One thing the city does right is plonk Dashes front and centre in the world. Mirror’s Edge 1 called them time trials and buried them deep in its menus, but they were the real heart of the game – simple solo races in pursuit of the perfect three-star rating.
Learning a Dash is an act of co-composition with DICE’s designers as you pick your way from A to B, exploring your options: a slide into a roll here, a springboard there, or an obscure zipline that cuts out a third of the run’s legwork. After that it’s a matter of refinement, shaving the split seconds off the route you’ve choreographed, chasing a flawless performance. It is about momentum. Nothing more, nothing less.

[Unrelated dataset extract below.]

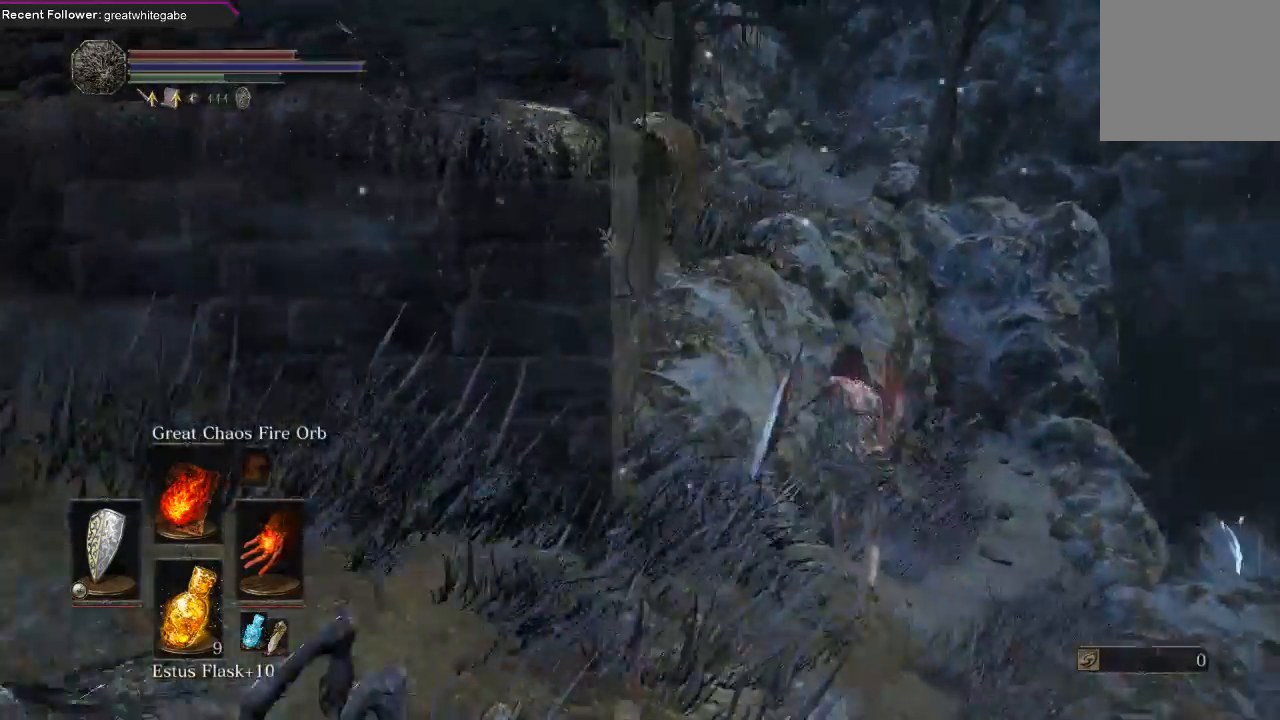
{"buttons": ["B"], "left_stick": "up-right", "right_stick": "center", "events": [[67, "right_stick", "center"], [267, "left_stick", "up-right"], [300, "right_stick", "left"], [467, "right_stick", "center"]]}
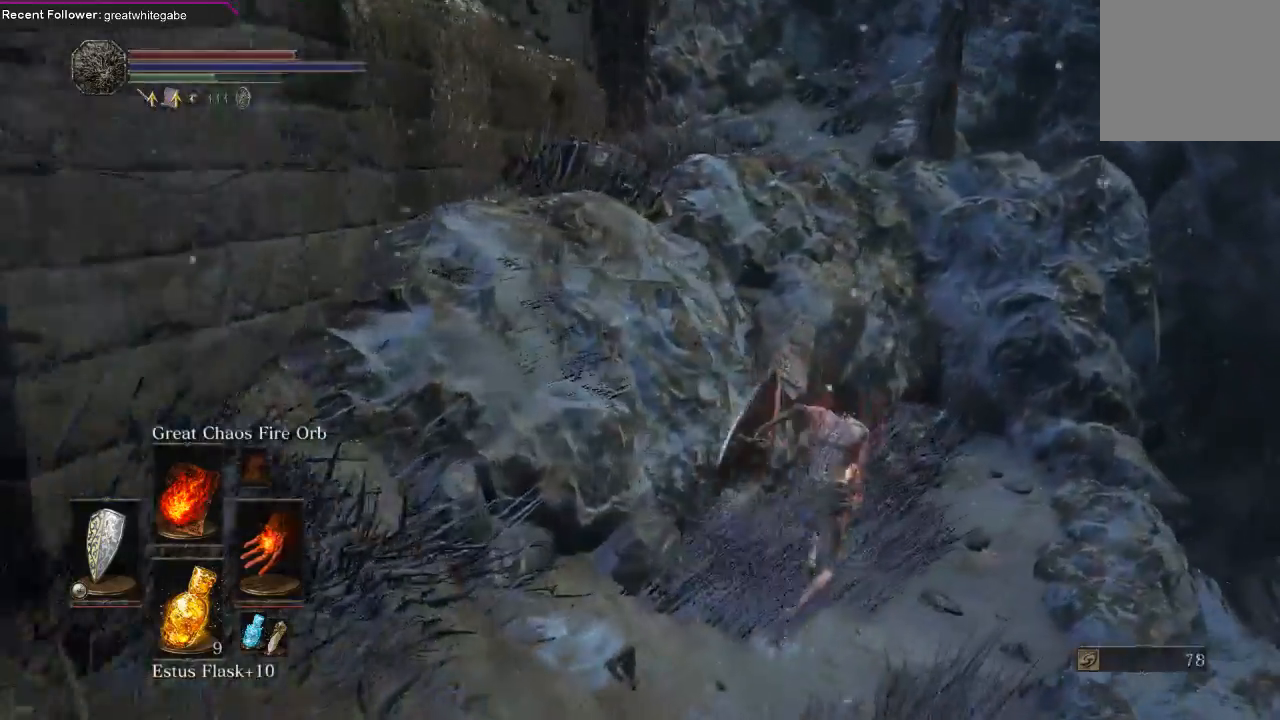
{"buttons": [], "left_stick": "up-right", "right_stick": "up", "events": [[267, "B", "up"], [333, "right_stick", "right"], [433, "right_stick", "up"]]}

So, DICE: remove all the extraneous stuff.
Look to Steam for examples of games that boil their essence down into a simple set of levels: TowerFall; rymdkapsel; Monaco. Speed through the hit and miss single-player of Superhot and dig into its trove of brilliant, contextless challenge stages. Learn their lessons.
Mirror’s Edge could afford to cut back on its lore – shedding KrugerSec, the Conglomerate and Cascadia to become understated. Unburdened by that weighty codex, it could embrace its role as a pure racing game. Why not enable Forza-style rewinds? Why not allow players to practise particularly tricky segments away from the whole? Why not finish every great run with an option to export to YouTube?
Imagine a Mirror’s Edge that people actually talked about, in a way they haven’t this year. Let them feel pride in their three-star wins, rather than private shame over a 34% filled progression screen.
A stripped-back approach wouldn’t be unprecedented in triple-A. Last year, Rainbow Six forewent a campaign in favour of terrifying Terrorist Hunt co-op, in which every wall was a door waiting to happen. This year, Hitman came back from a messy, plot-sodden failure with a lean sandbox that has gradually gained new levels and converts.
There’s precedent, too, in the single slice of DLC in the original Mirror’s Edge. Pure Time Trials took place in an abstract world of brightly coloured blocks, and it’s easy to imagine similar level packs meriting regular updates and front page appearances on Steam.
Funny thing: I’m convinced this budget Mirror’s Edge would review better. It’s developers who decide the scope of the work that’s being judged, and if a game succeeds at everything it sets out to do – jettisoning story, cutscenes and open-world distractions – well, there’s less to dock points for.
Did you know that in Mirror’s Edge 1, the city was white not because authoritarian handymen had painted it such, but because Faith perceived it that way? To her the buildings beneath her feet were cold places, home to other people. But DICE have short memories: they turned the city into a talky sci-fi utopia, and they got it wrong. It’s time to let Mirror’s Edge be as minimalist as its aesthetic, and watch it succeed.